A nested machine learning approach to short-term PM2.5 prediction in metropolitan areas using PM2.5 data from different sensor networks

Sci Total Environ. 2023 May 15:873:162336. doi: 10.1016/j.scitotenv.2023.162336. Epub 2023 Feb 21.

Abstract

Many predictive models for ambient PM2.5 concentrations rely on ground observations from a single monitoring network consisting of sparsely distributed sensors. Integrating data from multiple sensor networks for short-term PM2.5 prediction remains largely unexplored.

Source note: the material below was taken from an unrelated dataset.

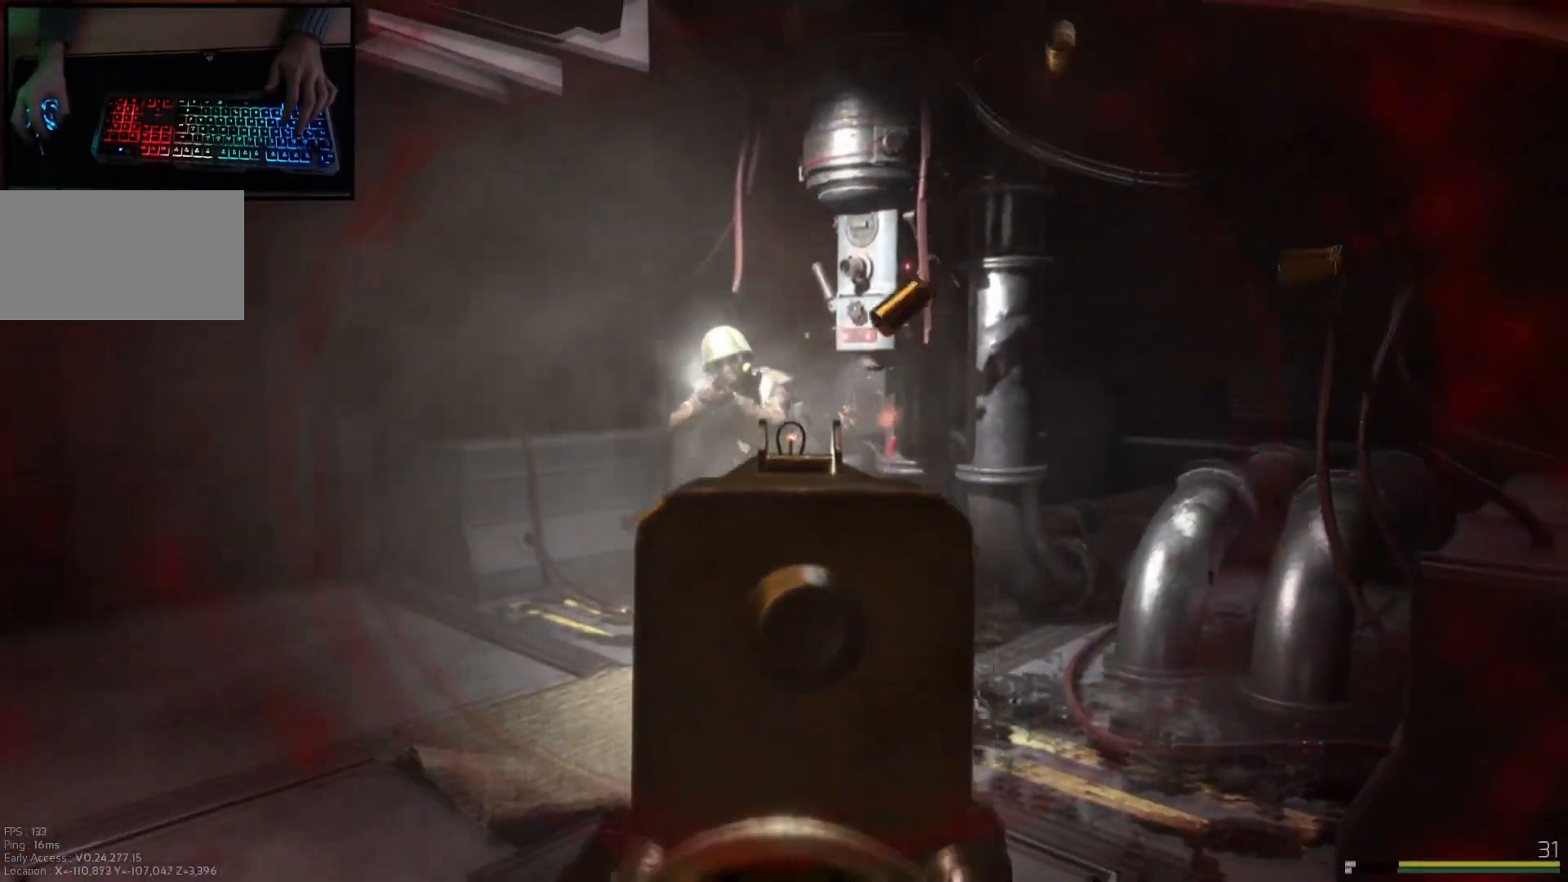
{"keys": ["a"], "mouse": ["left", "right"], "events": [[284, "d", "up"], [300, "a", "down"]]}
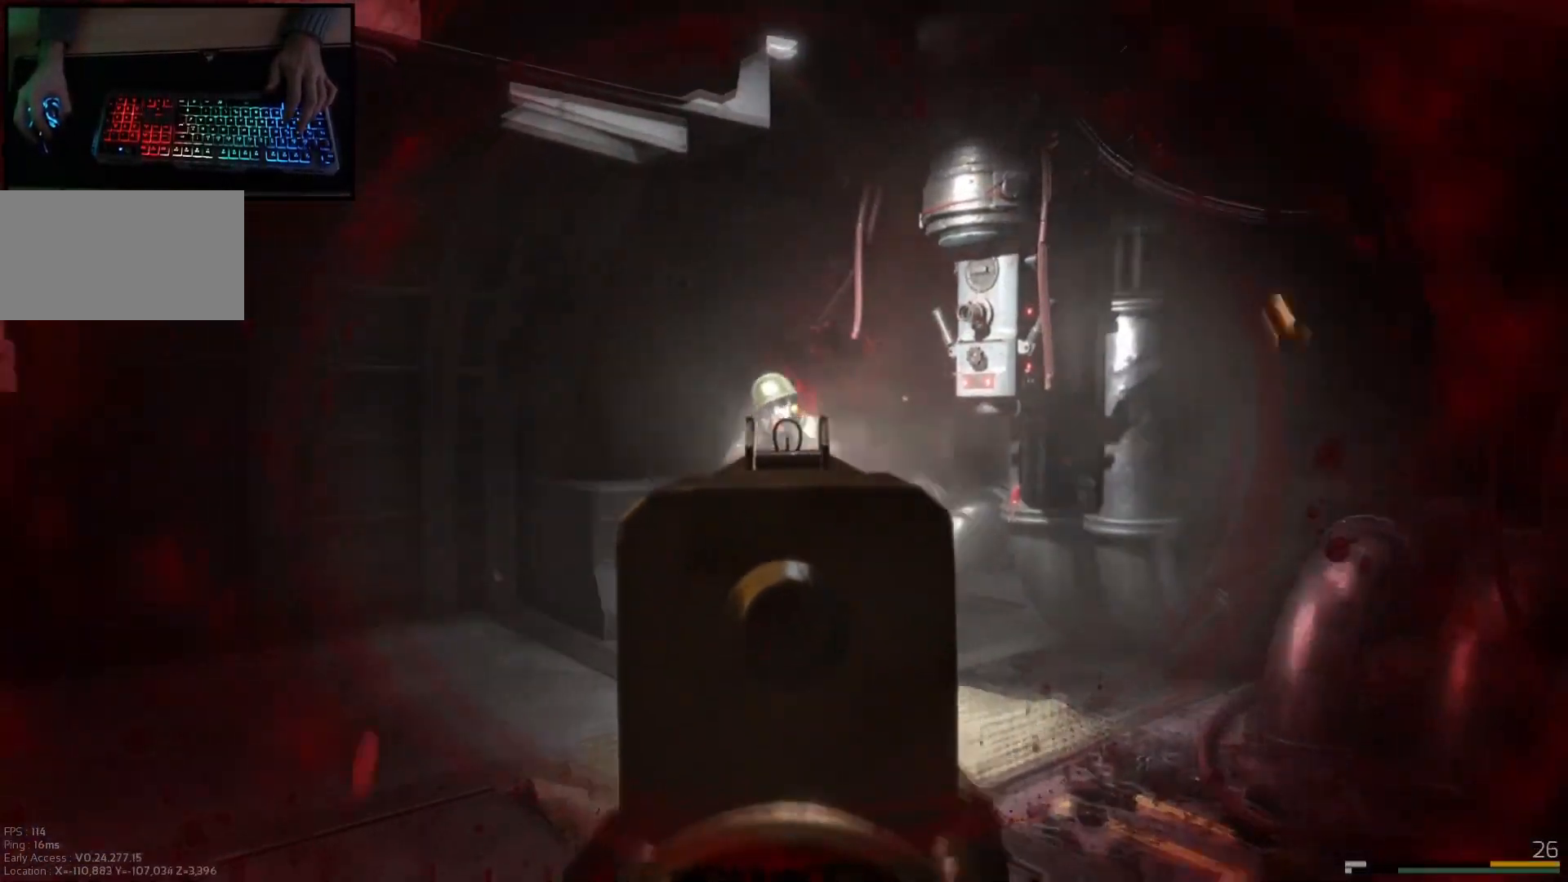
{"keys": ["d"], "mouse": ["left", "right"], "events": [[266, "d", "down"], [283, "a", "up"]]}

This paper presents a machine learning approach to predict ambient PM2.5 concentration levels at any unmonitored location several hours ahead using PM2.5 observations from nearby monitoring sites from two sensor networks and the location's social and environmental properties. Specifically, this approach first applies a Graph Neural Network and Long Short-Term Memory (GNN-LSTM) network to time series of daily observations from a regulatory monitoring network to make predictions of PM2.5. This network produces feature vectors to store aggregated daily observations as well as dependency characteristics to predict daily PM2.5. The daily feature vectors are then set as the precondition of the hourly level learning process. The hourly level learning again uses a GNN-LSTM network based on daily dependency information and hourly observations from a low-cost sensor network to produce spatiotemporal feature vectors capturing the combined dependency described by daily and hourly observations. Finally, the spatiotemporal feature vectors from the hourly learning process and social-environmental data are merged and used as the input to a single-layer Fully Connected (FC) network to output the predicted hourly PM2.5 concentrations. To demonstrate the benefits of this novel prediction approach, we have conducted a case study using data collected from two sensor networks in Denver, CO, during 2021. Results show that the utilization of data from two sensor networks improves the overall performance of predicting fine-level, short-term PM2.5 concentrations compared to other baseline models.

Keywords: Graph Neural Network; Long Short-Term Memory network; Nested spatiotemporal modeling; PM(2.5) prediction.